4. Science and religion
Chinese, or people without faith (including self-proclaimed atheists), always habitually equate religion with superstition, backwardness, and consider it the opposite of science. But how does this explain that many great Western scientists are also devout religious believers? I agree that religion should be the ultimate concern for human beings. Even in today's West, Christianity is no longer a simple matter of belief, it has become a culture that has penetrated into people's daily life and public life. In this sense, we cannot simply treat Christianity, or any other religion, directly as foolish superstition. Nor can we say that they are illiterate, because in fact their education, their level of scientific development, is much higher than ours.

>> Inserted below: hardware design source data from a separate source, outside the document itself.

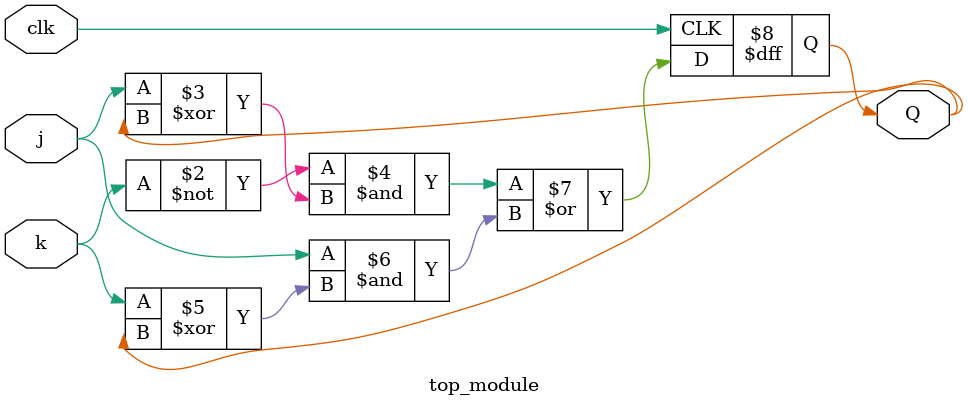
<source format=v>
module top_module (
    input clk,
    input j,
    input k,
    output Q); 
    always @(posedge clk) begin
        Q <= (~k & (j^Q)) | (j & (k^Q));
    end
endmodule

</source>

"We have been taught this since childhood: Religion is a manifestation of ignorance and backwardness. With the increase of scientific knowledge, a person will become an atheist from a religious believer."
This truly reflects the majority of people in China today . misunderstanding and cult of science. In the West, many people just think that the world is unified by the spirit, and they think that the root of the world should be found from God. I think that religion and science are both ways to seek the truth of the universe, and the two complement each other, but the former appeals to the authority of revelation, while the latter appeals to human reason. Science and religion have the same goal, both can approach and ultimately reach the truth. The attitude I am more in favor of is that science and religion confirm each other, and I am skeptical but respectful when neither is mentioned or only one is involved. This also helps reduce conflicts caused by human limitations and differences in understanding.